* [Aim of the exercise]
I would like every line of the records below that contains the word "right" copied.

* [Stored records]
————

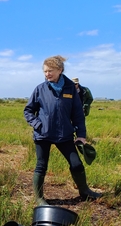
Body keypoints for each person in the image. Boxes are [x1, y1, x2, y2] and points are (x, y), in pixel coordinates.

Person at [24, 55, 102, 205]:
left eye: (50, 71)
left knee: (76, 164)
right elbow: (28, 111)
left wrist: (81, 135)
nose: (47, 74)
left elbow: (78, 114)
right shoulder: (40, 89)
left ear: (60, 70)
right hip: (43, 135)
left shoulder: (70, 88)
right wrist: (38, 125)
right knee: (41, 166)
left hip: (64, 134)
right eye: (45, 71)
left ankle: (85, 192)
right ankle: (39, 198)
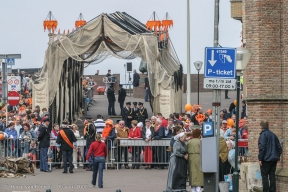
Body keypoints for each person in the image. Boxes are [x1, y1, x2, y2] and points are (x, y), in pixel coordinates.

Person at [258, 121, 282, 192]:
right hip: (273, 159)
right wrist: (277, 156)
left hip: (266, 159)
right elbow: (280, 149)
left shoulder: (263, 135)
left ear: (261, 127)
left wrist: (260, 158)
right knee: (272, 176)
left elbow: (262, 148)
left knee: (265, 176)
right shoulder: (273, 135)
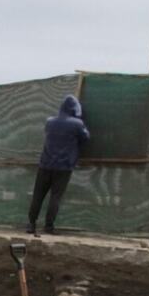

————

* [Response for this exercise]
right elbow: (28, 111)
right shoulder: (40, 89)
right hip: (43, 135)
right wrist: (38, 125)
right knee: (41, 166)
right eye: (45, 71)
right ankle: (39, 198)
right hip: (273, 159)
right wrist: (277, 156)
right elbow: (280, 149)
right knee: (272, 176)
right shoulder: (273, 135)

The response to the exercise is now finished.